Charter school rep running for York City Council
When a vacancy opened on the York City Council in November, Anne Clark thought it might be her time to serve the city she loves, the place where she grew up.
Clark applied for the position and interviewed in front of the council, but the seat ultimately went to now-Councilwoman Judy Ritter-Dickson.
Though she felt she did her research and aced her interview, Clark said, the non-appointment solidified her desire to serve on the council.
“I’m so glad I didn’t get it, because you get a different fire when you don’t get something the first time,” she said.
Experience: As the director of community outreach at Lincoln Charter School, Clark said, she has spent the past five years building partnerships among students, parents and staff and local organizations and businesses.
Clark’s position at the charter school has seen her work on projects with every York City administrative department director, she said, giving her a solid foundation of established relationships to build on, if elected.
With help from the city’s administration and Fortune 500 companies, Clark said, she was able to build playgrounds and gardens in York City and complete other projects to benefit her students and the city as a whole.
Clark said that while she loves her job at Lincoln, a seat on council would give her an opportunity to do the same work on a much larger scale.
Though York City and York County rank among the worst in the state on wage and poverty measures, Clark said, education can be a “difference-maker for everyone” as it “opens up doors and our minds to new experiences.”
Having coached boys and girls clubs for years, Clark said she wants a seat on the council to ensure her former pupils have opportunities in York City as they begin to graduate from college.
“I don’t want graduates leaving our communities because we don’t have the jobs for them, the economy for them or the opportunities for them,” she said.

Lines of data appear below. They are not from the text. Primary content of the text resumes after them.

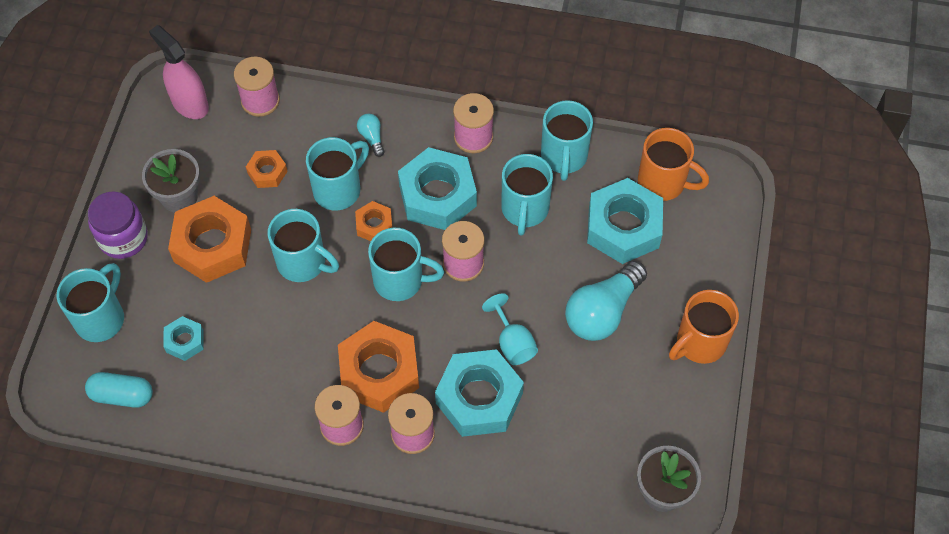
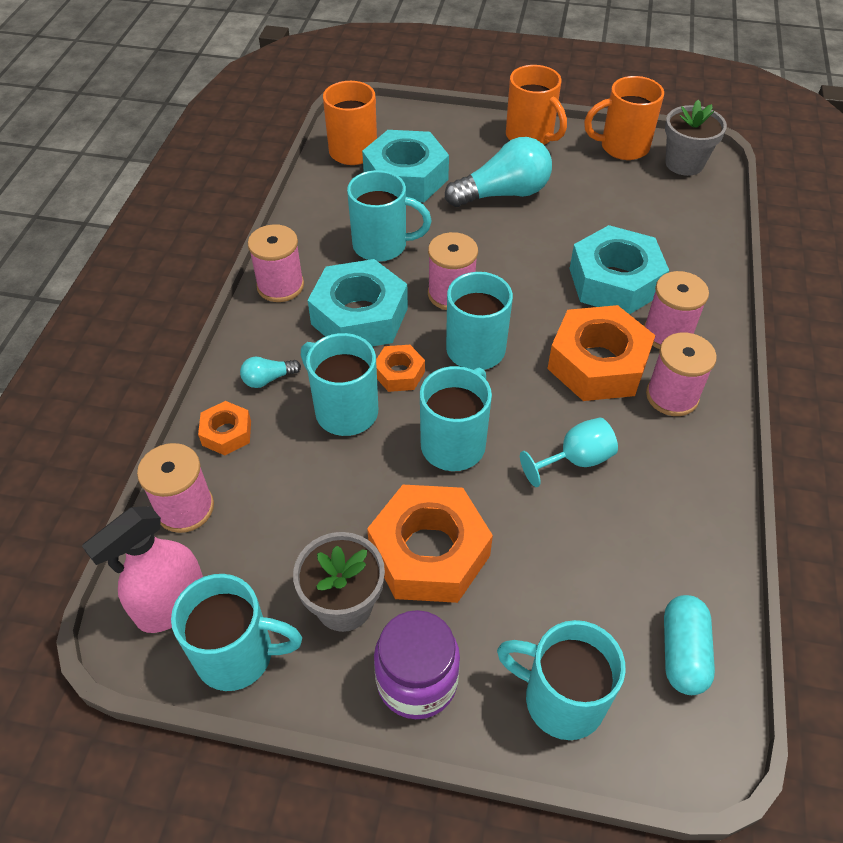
camera: 90 degrees left, 10 degrees down
turquoise nut [163,316,204,361] -> none
orange nut [246,150,288,188] -> orange nut moved to [198,401,251,455]
turquoise goblet [482,293,538,365] -> turquoise goblet moved to [520,418,618,487]
turquoise mug [541,100,593,181] -> turquoise mug moved to [171,574,302,691]
turquoise light bulb [565,261,647,341] -> turquoise light bulb turned 60 degrees counterclockwise [445,137,552,207]
none -> orange mug [584,76,664,160]

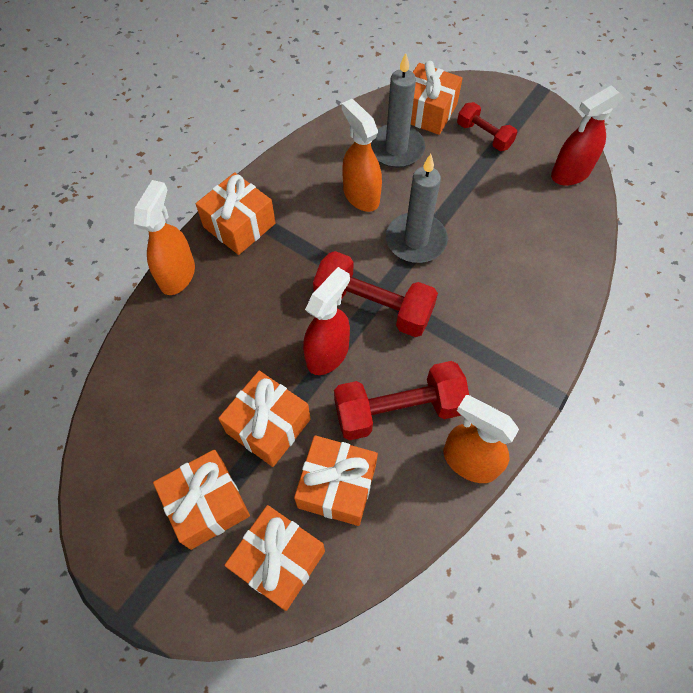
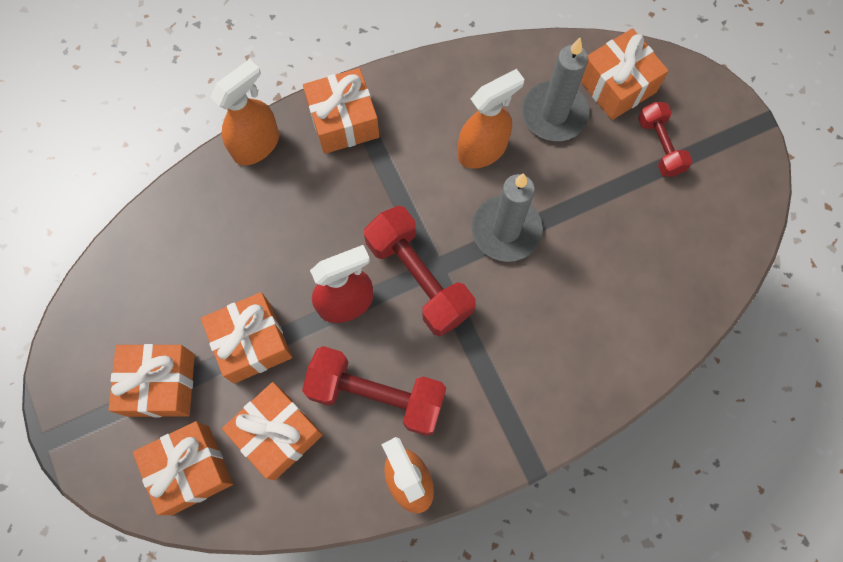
camera: 30 degrees right, 10 degrees up
orange spray bottle [342,99,382,212] -> orange spray bottle turned 60 degrees clockwise [458,69,524,169]
red spray bottle [551,85,623,186] -> none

Clark grew up in York City, attending Hannah Penn Middle School and graduating from William Penn Senior High School, and she has spent almost her entire life in the city, barring a few months in Los Angeles and two years in West Manchester Township.
“I love York City, and I’m proud to be from York,” Clark said. “I want the next generation to have the opportunity to feel the same way as I do.”
Announcement: On Saturday, Clark officially announced her first true campaign for York City Council at Continental Square.
Surrounded by supporters, she expressed her love for the city and her hopes for it.
Clark said the location is perfect for her announcement because it's "everybody's neighborhood."
While at the square, she urged citizens to get together with community leaders to discuss what they would like to see in the city.
"If you want to know why I want to turn York around, it's for the children and grandchildren," she said.
Supporter Melissa Wunch, of York City, said she knows Clark because her son goes to Lincoln Charter School.
"She's been great with the kids," Wunch said.
Wunch said Clark always pushes for what she wants.
"I think she'll be great for the city," Wunch said.
For more information on Clark, check her campaign's Facebook page.
Clark is running for one of three open seats on the council, with Councilman Henry Nixon and Councilwomen Renee Nelson and Judy Ritter-Dickson up for election this year.